Rather than changing the genome letter by letter, as most genetic engineering is done, George Church and his colleagues have developed a new technology that can make 50 changes to a bacterial genome nearly simultaneously–an advance that could be used to greatly speed the creation of bacteria that are better at producing drugs, nutrients, or biofuels.
“What once took months now takes days,” says Stephen del Cardayré, vice president of research and development at LS9, a biofuels company based in South San Francisco of which Church is a founder. LS9 soon plans to use the technology–called multiplex-automated genomic engineering, or MAGE–to accelerate development of bacterial cells that can produce low-cost renewable fuels and chemicals.
In the traditional stepwise approach to genetic engineering, scientists tinker gene by gene with a cell’s metabolic system, attempting to rev up some reactions and dampen others. But this method is slow and unpredictable. A cell’s metabolism consists of millions of intricately intertwined reactions, so making a specific change to a gene involved in one reaction may not produce the desired outcome, or may trigger harmful side effects.
Instead, Church and his collaborators attack the genome on a broad scale. They design numerous genetic changes targeting genes throughout the genome, and then implement them all at once, looking for the resulting bacterial strain that can best produce the desired product. “It allows you to make modifications to the genome much more rapidly than the traditional one-step processes we have,” says Kristala Jones-Prather, a metabolic engineer at MIT who was not directly involved in the research.
Under the MAGE technology, scientists first generate 50 short strands of DNA, each containing a sequence similar to a gene or gene regulatory sequence in the target bacterial genome, but that has been updated in some way–incorporating a change that might make an enzyme more efficient, or boost production of a particular protein.

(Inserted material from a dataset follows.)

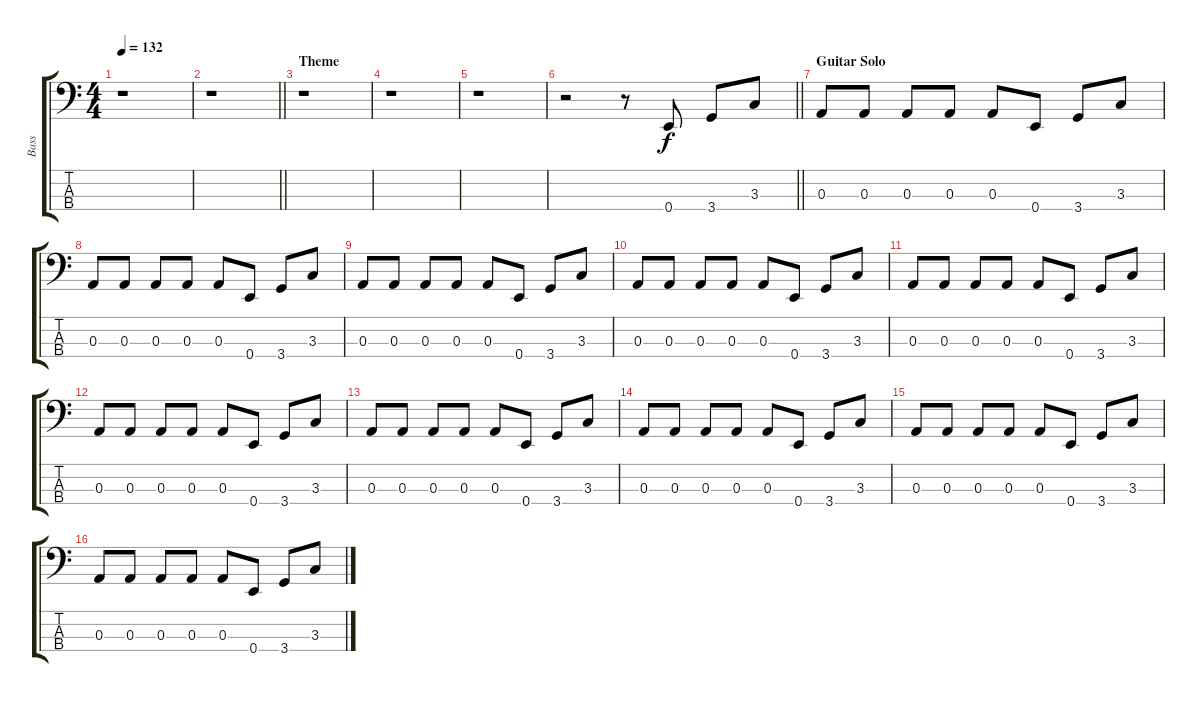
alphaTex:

The DNA is mixed into a vial of bacteria, which is then put into a custom-made machine designed in Church’s lab. In the machine, the mixture is subjected to a precisely choreographed routine of temperature and chemical cycles that encourage the bacterial cells to take up the foreign DNA, swapping it into their genomes in place of the native piece it resembles. The single-stranded pieces of DNA are thought to “fake out the cell’s DNA replication machinery, sneaking in and filling a gap” during the replication process, says Church. Each generation of the rapidly reproducing bacteria takes up more of the foreign DNA, ultimately producing a population that has all the desired genetic changes.
As a test run of the device, Church and his team created bacteria that could more efficiently produce lycopene, an antioxidant abundant in tomatoes. They designed DNA strands targeting genes known to be involved in lycopene production, and then monitored multiple tubes of engineered bacteria for production of the bright-red compound. In just three days, they had generated a strain that could produce five times more lycopene, according to findings presented at a conference at Harvard this month. The best lycopene producer had 24 genetic changes–four that completed blocked production of the gene’s protein, and 20 that resulted in small or large changes in the expression of that gene.
Church and his collaborators, who ultimately plan on making a commercial version of the device, are now working on creating different types of chemicals, including biofuels and drug precursors.